Entanglement arises between the two qubits due to their inability to behave independently of each other. Specifically, the qubit representing the first link becomes entangled with the qubit representing the second link. This entanglement facilitates a natural representation of a scenario where the rotation of the parent link influences the child link, which in turn reduces the overall computation time. The RX, RY, RZ, RXX, RYY, and RZZ gates, parameterized by angles \(\lambda\), \(\theta\), \(\varphi\), and acting around the x, y, and z axes, are described by equations (19) through (24). While a single-qubit arbitrary rotation gate can be represented as a 2 × 2 unitary matrix, a two-qubit arbitrary rotation gate is generally represented by a 4 × 4 unitary matrix.

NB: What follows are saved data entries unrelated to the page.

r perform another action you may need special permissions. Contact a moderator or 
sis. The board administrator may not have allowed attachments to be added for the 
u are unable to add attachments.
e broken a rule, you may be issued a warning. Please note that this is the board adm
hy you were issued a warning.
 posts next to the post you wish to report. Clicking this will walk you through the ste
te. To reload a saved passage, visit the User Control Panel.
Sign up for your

This enables the manipulation of two qubits in arbitrary ways, allowing for the generation of complex entanglements and interactions.

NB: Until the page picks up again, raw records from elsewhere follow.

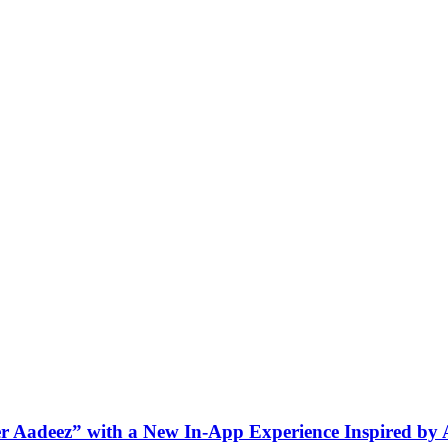
ner Aadeez” with a New In-App Experience Inspired by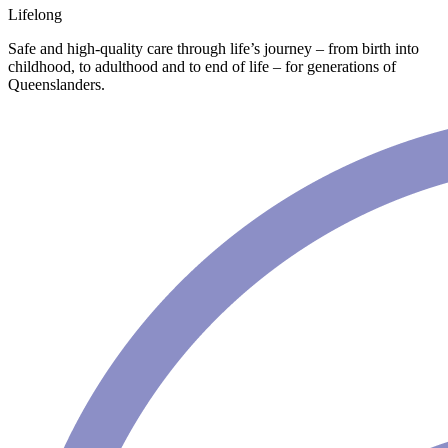
Lifelong
Safe and high-quality care through life’s journey – from birth into
childhood, to adulthood and to end of life – for generations of
Queenslanders.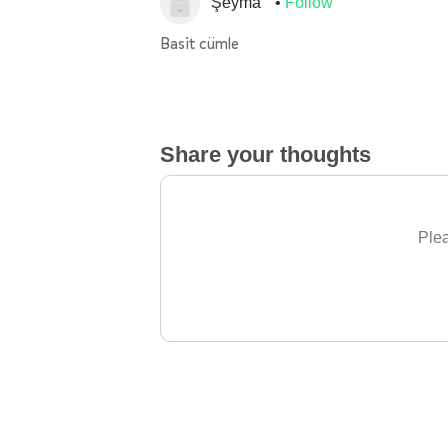
Şeyma
Follow
Basit cümle
Share your thoughts
Plea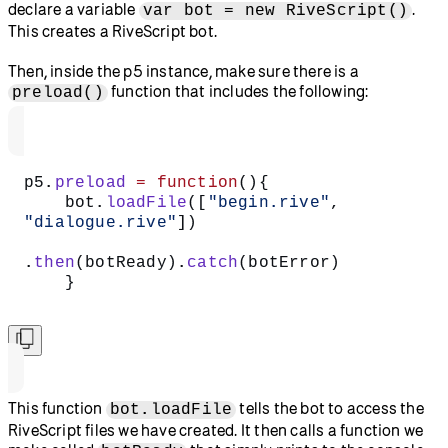
declare a variable
.
var bot = new RiveScript()
This creates a RiveScript bot.
Then, inside the p5 instance, make sure there is a
function that includes the following:
preload()
p5.
preload
 =
 function
(){
    bot.
loadFile
([
"begin.rive"
, 
"dialogue.rive"
])
.
then
(botReady).
catch
(botError)  
    }  
This function
tells the bot to access the
bot.loadFile
RiveScript files we have created. It then calls a function we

$$RX\left( \lambda \right)=\left( {\begin{array}{*{20}{c}} {\cos \frac{\lambda }{2}}&{ – i\sin \frac{\lambda }{2}} \\ { – i\sin \frac{\lambda }{2}}&{\cos \frac{\lambda }{2}} \end{array}} \right)$$

(19)

$$RY\left( \theta \right)=\left( {\begin{array}{*{20}{c}} {\cos \frac{\theta }{2}}&{ – \sin \frac{\theta }{2}} \\ {\sin \frac{\theta }{2}}&{\cos \frac{\theta }{2}} \end{array}} \right)$$

(20)

$$RZ\left( \varphi \right)=\left( {\begin{array}{*{20}{c}} {{e^{ – i\frac{\varphi }{2}}}}&0 \\ 0&{{e^{i\frac{\varphi }{2}}}} \end{array}} \right)$$

(21)

$$RXX\left( \lambda \right)=\left( {\begin{array}{*{20}{c}} {\cos \frac{\lambda }{2}}&0&0&{ – i\sin \frac{\lambda }{2}} \\ 0&{\cos \frac{\lambda }{2}}&{ – i\sin \frac{\lambda }{2}}&0 \\ 0&{ – i\sin \frac{\lambda }{2}}&{\cos \frac{\lambda }{2}}&0 \\ { – i\sin \frac{\lambda }{2}}&0&0&{\cos \frac{\lambda }{2}} \end{array}} \right)$$

(22)

$$RYY\left( \theta \right)=\left( {\begin{array}{*{20}{c}} {\cos \frac{\theta }{2}}&0&0&{i\sin \frac{\theta }{2}} \\ 0&{\cos \frac{\theta }{2}}&{ – i\sin \frac{\theta }{2}}&0 \\ 0&{ – i\sin \frac{\theta }{2}}&{\cos \frac{\theta }{2}}&0 \\ {i\sin \frac{\theta }{2}}&0&0&{\cos \frac{\theta }{2}} \end{array}} \right)$$

(23)

$$RZZ\left( \varphi \right)=\left( {\begin{array}{*{20}{c}} {{e^{ – i\frac{\varphi }{2}}}}&0&0&0 \\ 0&{{e^{i\frac{\varphi }{2}}}}&0&0 \\ 0&0&{{e^{ – i\frac{\varphi }{2}}}}&0 \\ 0&0&0&{{e^{i\frac{\varphi }{2}}}} \end{array}} \right)$$

(24)

Fig. 4figure 4

Quantum Circuit for representing 2-link 6-DOF manipulator with RXX, RYY, and RZZ gates.

Mathematically, if the state of a two-qubit system cannot be represented as a single tensor product of the individual qubit states, it is considered to be in an entangled state. As shown in Eq. (18), the RXX gate transforms the system into a state that is a superposition of tensor products, which is an entangled state. The degree of entanglement, quantified by the concurrence32, varies depending on the angle λ33. Notably, when λ equals π/2, the system is in a Bell state, which represents the maximum entangled state. In Qiskit, the implementation of a two-qubit rotational gate is achieved through a decomposition into a series of Hadamard, CNOT, and RZ gates. This decomposition is advantageous because it allows for efficient execution on quantum hardware that natively supports these fundamental gates. The corresponding unitary transformation can be realized through the following gate sequence:

1.

Apply Hadamard gates to both qubits.

2.

Apply a CNOT gate with the first qubit as the control and the second as the target.

3.

Apply an RZ​ gate to the target qubit.

4.

Apply another CNOT gate.

5.

Apply Hadamard gates to both qubits again.